Finance minister Enoch Godongwana announced in his budget speech in October that a wage increase of 3% would be implemented unilaterally for public sector workers, pushing through the hike despite a demand from unions for a 10% increase.
In response, unions began picketing outside of the Public Service Co-ordinating Bargaining Council (PSCBC) office this week as leaders met to negotiate a path forward.
However, the government’s representatives would not budge, leading to a collapse in talks. A certificate on non-resolution was subsequently issued for the following unions:
- National Education, Health and Allied Workers Union (NEHAWU) – 274,000 members
- Public Servants Association of South Africa (PSA) – 235,000 members
- Police and Prisons Civil Rights Union (POPCRU) – 120,000 members
- Democratic Nursing Organisation of SA (DENOSA) – 84,000 members
- Health & Other Services Personnel Trade Union of SA (HOSPERSA) – 70,000 members
- South African Policing Union (SAPU) – 60,000 members
A certificate of non-resolution was issued for the Public Servants Association of South Africa (PSA) and the South African Policing Union (SAPU) in October.
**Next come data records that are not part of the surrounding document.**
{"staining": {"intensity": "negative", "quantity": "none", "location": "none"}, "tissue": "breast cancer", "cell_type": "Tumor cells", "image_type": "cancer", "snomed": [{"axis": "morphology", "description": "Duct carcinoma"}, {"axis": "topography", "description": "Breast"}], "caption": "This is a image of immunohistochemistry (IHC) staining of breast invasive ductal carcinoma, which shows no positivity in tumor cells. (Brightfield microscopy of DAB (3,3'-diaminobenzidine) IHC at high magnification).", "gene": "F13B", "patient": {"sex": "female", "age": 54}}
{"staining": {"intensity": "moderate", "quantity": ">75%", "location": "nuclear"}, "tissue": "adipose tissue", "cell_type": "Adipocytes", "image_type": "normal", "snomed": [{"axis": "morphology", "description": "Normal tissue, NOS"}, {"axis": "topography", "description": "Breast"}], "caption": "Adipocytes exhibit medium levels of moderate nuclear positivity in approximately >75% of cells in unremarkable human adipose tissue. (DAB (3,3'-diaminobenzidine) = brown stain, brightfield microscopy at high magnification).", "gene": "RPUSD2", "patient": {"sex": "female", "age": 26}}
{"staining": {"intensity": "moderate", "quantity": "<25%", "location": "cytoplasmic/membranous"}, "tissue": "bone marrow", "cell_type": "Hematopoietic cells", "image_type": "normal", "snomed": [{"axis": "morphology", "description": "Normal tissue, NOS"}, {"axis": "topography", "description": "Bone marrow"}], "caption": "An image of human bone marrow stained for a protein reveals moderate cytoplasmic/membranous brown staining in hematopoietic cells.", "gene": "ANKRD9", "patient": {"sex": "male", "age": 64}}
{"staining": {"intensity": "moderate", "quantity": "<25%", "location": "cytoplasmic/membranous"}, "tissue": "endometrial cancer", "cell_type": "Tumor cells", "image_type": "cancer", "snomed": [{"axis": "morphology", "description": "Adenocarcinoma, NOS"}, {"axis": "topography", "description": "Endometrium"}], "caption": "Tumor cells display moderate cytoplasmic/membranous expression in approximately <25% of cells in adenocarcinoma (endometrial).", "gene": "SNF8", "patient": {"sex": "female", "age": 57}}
Addressing workers outside the PSCBC on Tuesday, Nehawu said that union leaders would meet to plot a way forward for strike action, which will include continued lunchtime pickets, stay-aways, marches, and ultimately, a national shutdown of public services.
“We are not going to a picnic, we are going to war,” union leaders said. “We cannot stop, we are going for a big war – bigger than has ever been seen in the public service.”
“Across the country, the workers are ready. They thought that tomorrow we are announcing a strike – but we have to do it meticulously – we have to do it properly. We have to make sure that when we start…we hit hard and that the employer feels the wrath and the pain of the worker.”
Union leaders said that workers will continue with lunch hour pickets until further updates, details, and marching orders are given for “when are we striking, when we are staying away, and when we are doing a national shutdown.”
Nehawu said that the strike action is for all workers in the public sector, from level 1 to level 12, who are under the purview of the PSCBC.
It shot down criticism about public sector workers being essential workers – and thus should not be allowed to strike – adding that it was up to the government to remedy the situation.
“It is not us who will be responsible for the disruption of critical services. It is the employer, it is the government that has mobilized and united us. They issued an invitation for us to go to the streets.”
Nehawu said that if the government wants to argue that public services are essential services, then essential workers should be treated as essential – which includes fair pay.
It said that workers have had to suffer for the last three years, yet politicians – who earn 17 times more than workers and are responsible for the mismanagement of funds – are not any worse off.
“They are taking their salaries from the same public purse, but it’s us that are punished. We are punished for the mismanagement of funds and maladministration in government,” it said.
Department of Public Service and Administration Director-General Yoliswa Makhasi noted that the remuneration of the state’s 1.3 million workers accounts for almost a third of total government expenditure, and keeping it in check is key to the National Treasury’s plans to rein in the budget deficit and bring runaway state debt under control.
The medium-term budget policy statement makes adjustments to cater for additional funds for unforeseeable expenditures. In the current case, the unforeseen spending is estimated at R14 billion to cater for the 3% salary adjustment, Makhasi said.